Pentingnya peran orang tua terhadap pendidikan anak bukanlah hal yang sepele karena pendidikan adalah modal utama yang harus dimiliki oleh setiap individu yang hidup agar dapat bertahan menghadapi perkembangan zaman. Seperti saat ini orang tua semakin menyadari pentingnya memberikan pendidikan yang terbaik kepada anak-anak mereka sejak dini. Keterlibatan orang tua dalam pendidikan anak-anak terbukti memberikan banyak dampak positif bagi anak. Banyak yang mencapai kesuksesan setelah mereka menginjak usia dewasa dan terjun ke dalam dunia sosial yang sebenarnya. Peran aktif orang tua tentu saja perlu didukung oleh komunikasi yang baik antara orang tua dan pihak sekolah. 
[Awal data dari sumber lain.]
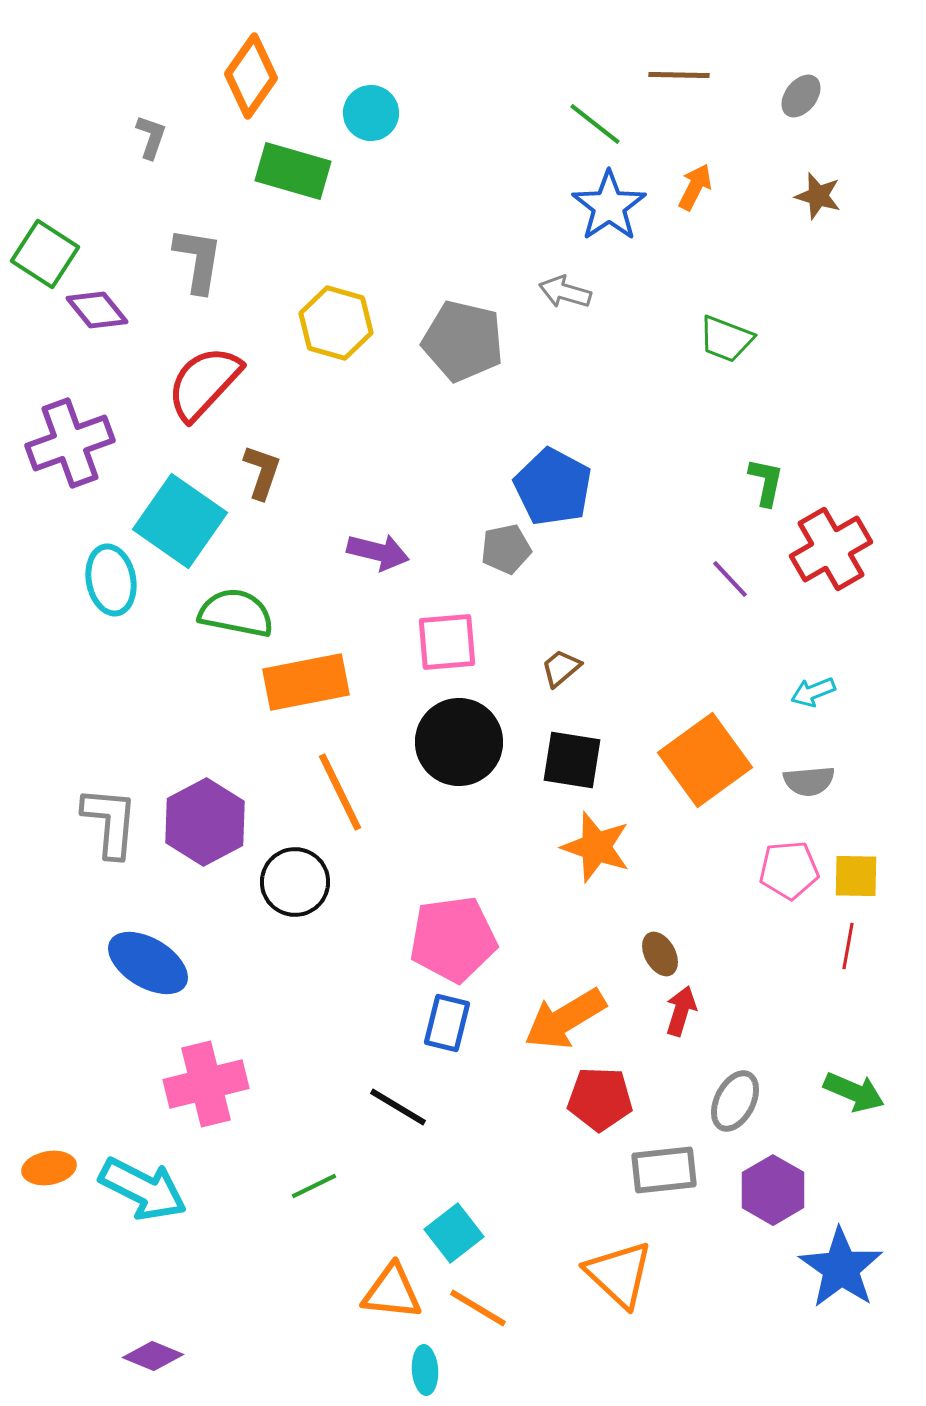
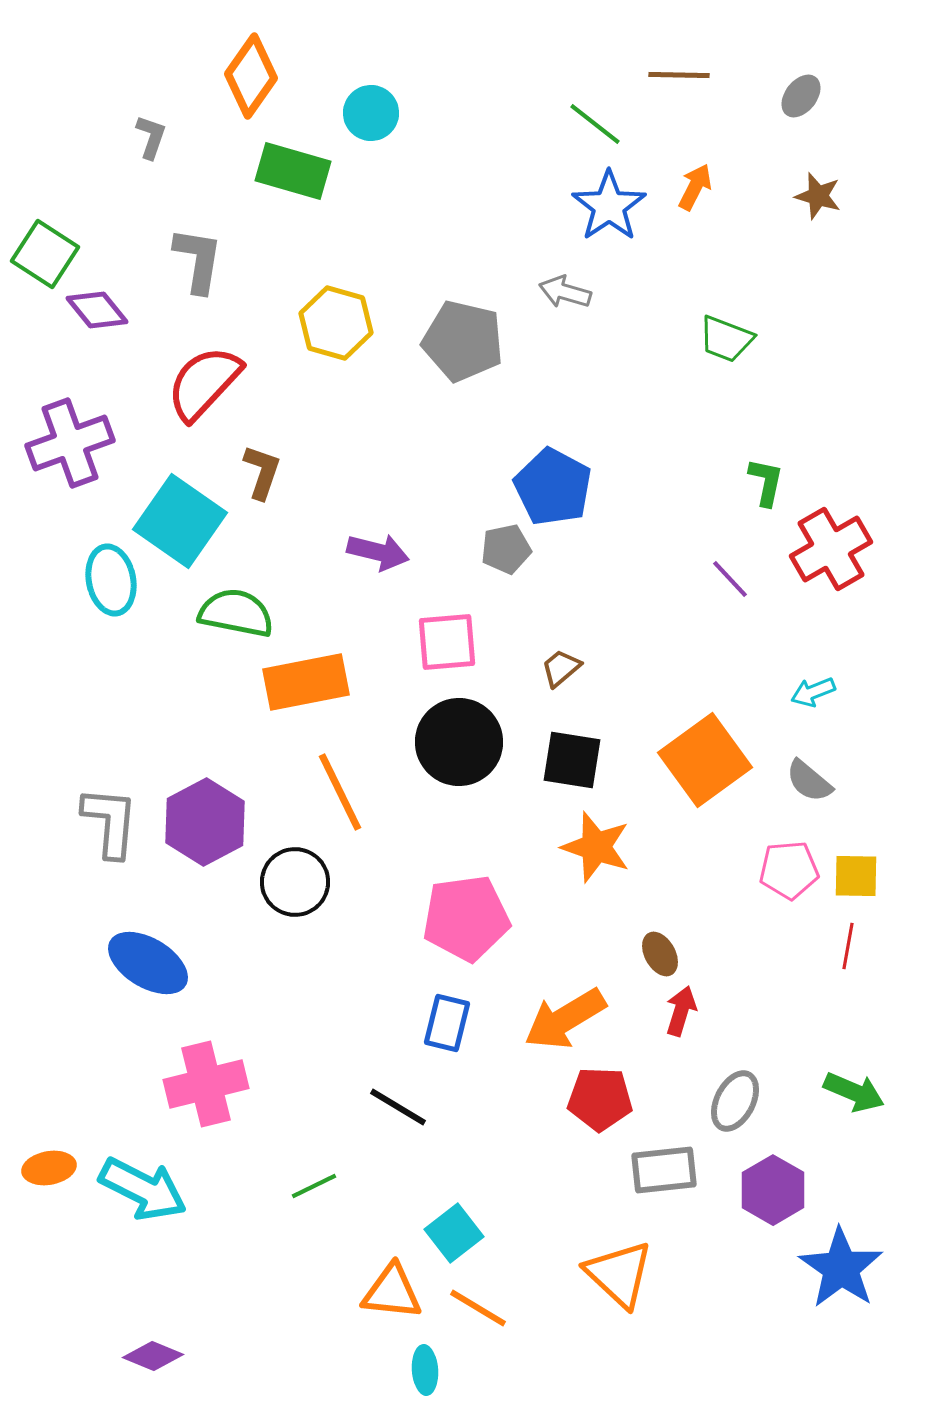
gray semicircle at (809, 781): rotated 45 degrees clockwise
pink pentagon at (453, 939): moved 13 px right, 21 px up
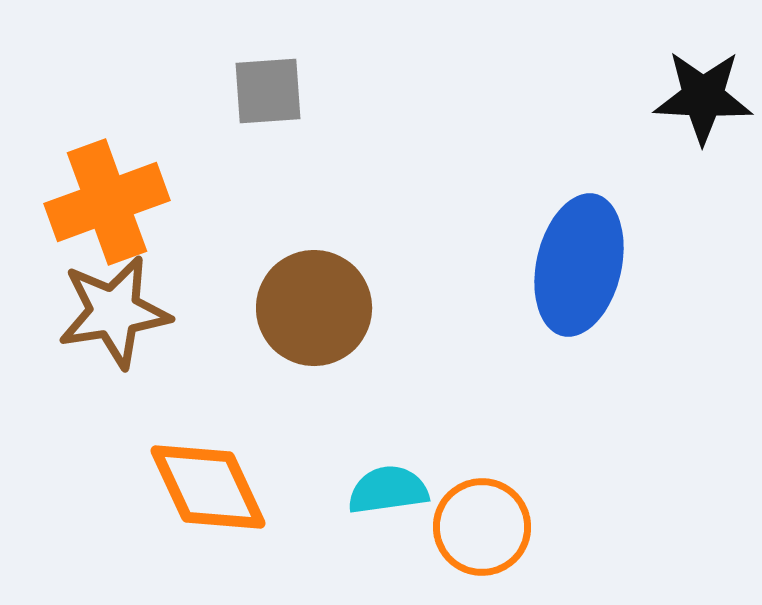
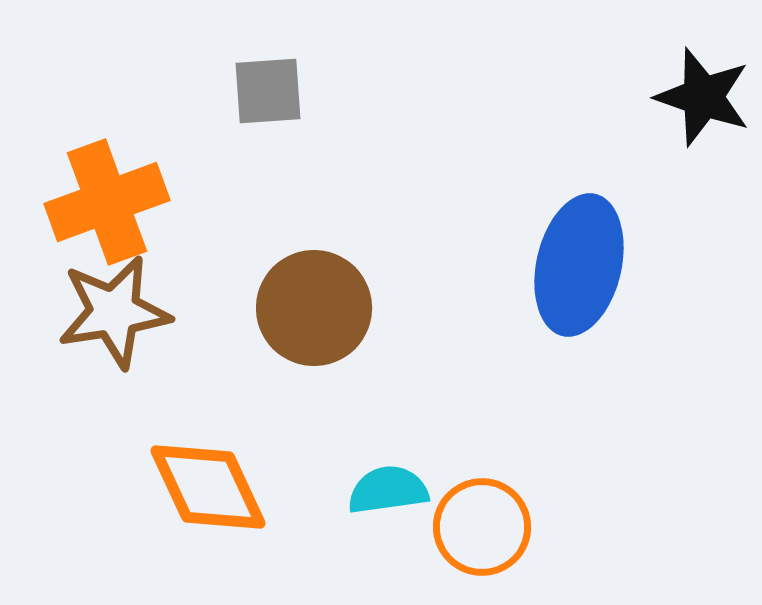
black star: rotated 16 degrees clockwise
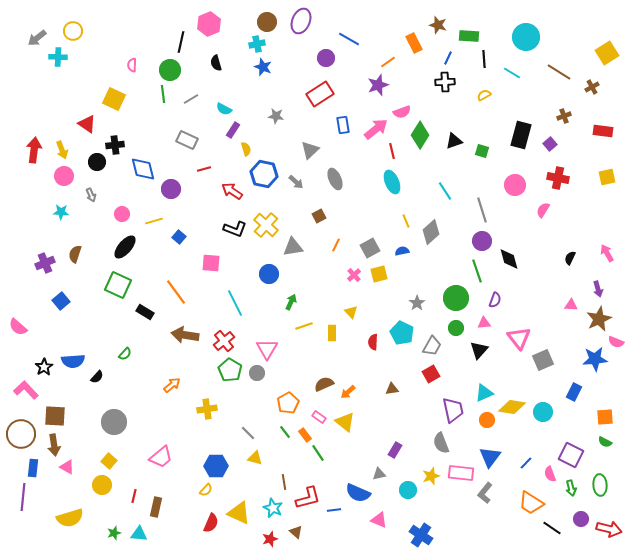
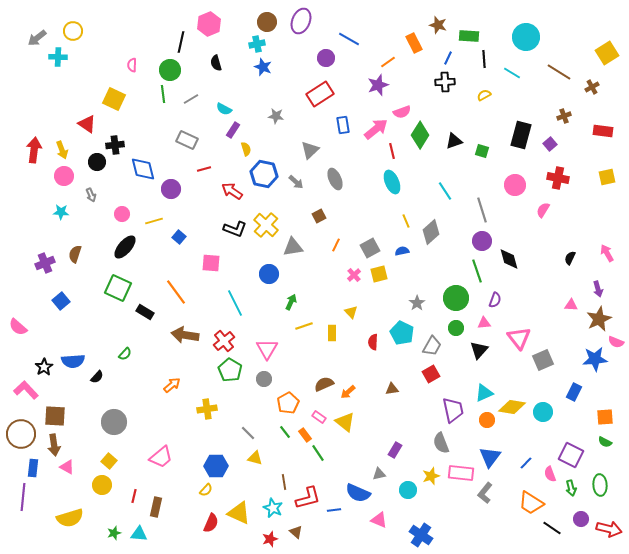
green square at (118, 285): moved 3 px down
gray circle at (257, 373): moved 7 px right, 6 px down
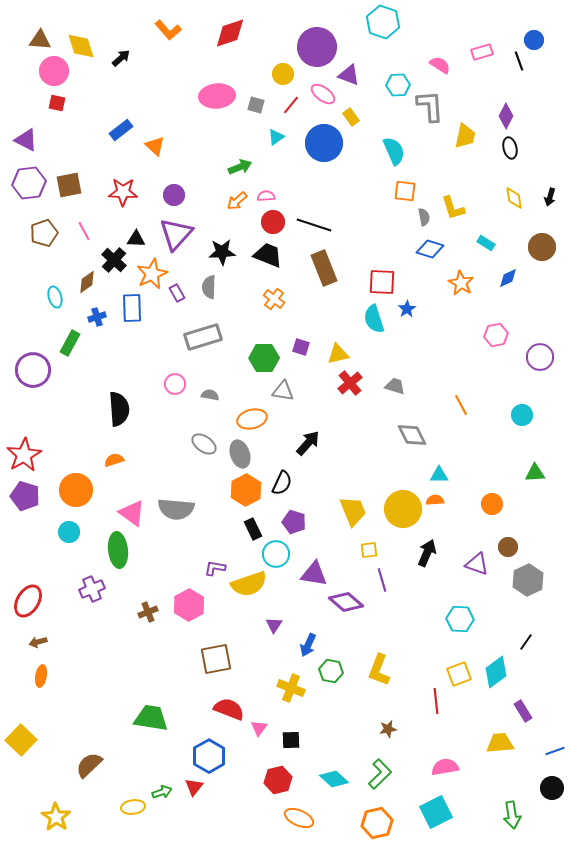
Keluarga   sebagai   wadah   pendidikan   anak   seharusnya   mendapatkan perhatian  utama  dari  setiap  orang  tua. Pendidikan merupakan hal yang sangat penting dalam kehidupan sehari-hari. Melalui pendidikan, manusia bisa mengembangkan potensi yang ada di dalam dirinya untuk terus berkembang sesuai dengan kebutuhan zaman. Dengan kata lain, pendidikan adalah suatu modal bagi manusia untuk dapat bertahan hidup. Pentingnya pendidikan tidak boleh diremehkan. Selain menjadi sarana untuk menambah wawasan, pendidikan bisa mengasah kemampuan seseorang dalam menyelesaikan masalah, meningkatkan perekonomian, hingga menciptakan kesempatan kerja yang lebih baik.